Comparing the results in Fig.’s 3-4, it can be clearly seen that MKREM further outperforms KREM in image reconstruction MMSE, image visual effects and pixel uptakes for the low count and high count images.

Fig. 5 plots the average MSE (AMSE) versus the iteration number of MLEM+F, KEM, KREM and MKREM over ten noisy realizations. As seen from the plotted curves, all these algorithms approach their respective minimum AMSE’s rather quickly as the iteration number increases, but the minimum AMSE’s of KREM and MKREM are lower than those of MLEM+F and KEM, and that of MKREM is the lowest. When the iteration number further increases to beyond the minimum AMSE points, the AMSE’s of MLEM+F and KEM start to increase rapidly. As shown before in Fig. 1, such increase can last thousands iterations before the AMSE’s slowly converge to some very high values, resulting in extremely noisy and useless images. The same phenomenon has been observed and analyzed in [2] for non-kernelized MLEM in PET image reconstruction, and it is shown now for KEM in the same application. In stark contrast, the AMSE’s of KREM and MKREM are quite stable, with negligible increases from their minimum AMSE’s over thousands iterations. As shown in Fig. 5, these results hold for both low count and high count cases.

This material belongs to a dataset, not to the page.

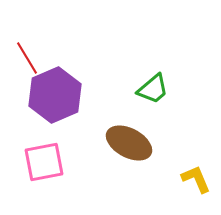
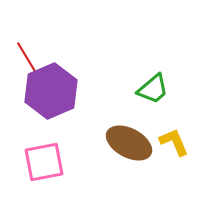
purple hexagon: moved 4 px left, 4 px up
yellow L-shape: moved 22 px left, 37 px up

Fig. 6 shows the ensemble mean squared bias versus mean variance trade-off of different algorithms at the iterations 3 to 93 in increments of 10. As seen from the figure, the proposed KREM and MKREM always get much lower bias and variance simultaneously than those of MLEM+F and KEM for both low count and high count images.

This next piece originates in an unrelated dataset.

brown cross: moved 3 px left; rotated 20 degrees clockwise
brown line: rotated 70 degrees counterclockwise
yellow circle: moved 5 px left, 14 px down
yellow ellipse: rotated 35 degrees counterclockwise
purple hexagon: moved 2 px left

Fig. 7 shows the AMMSE’s of KEM, KREM and MKREM versus the neighborhood size $J_{a}$ over ten noisy realizations. As seen from the figure, in both the low count and high count cases, KREM and MKREM achieve much lower AMMSE than that of KEM over a wide range of $J_{a}$ selections, and MKREM achieves the lowest. Hence, KREM and MKREM are less sensitive to the selection of $J_{a}$.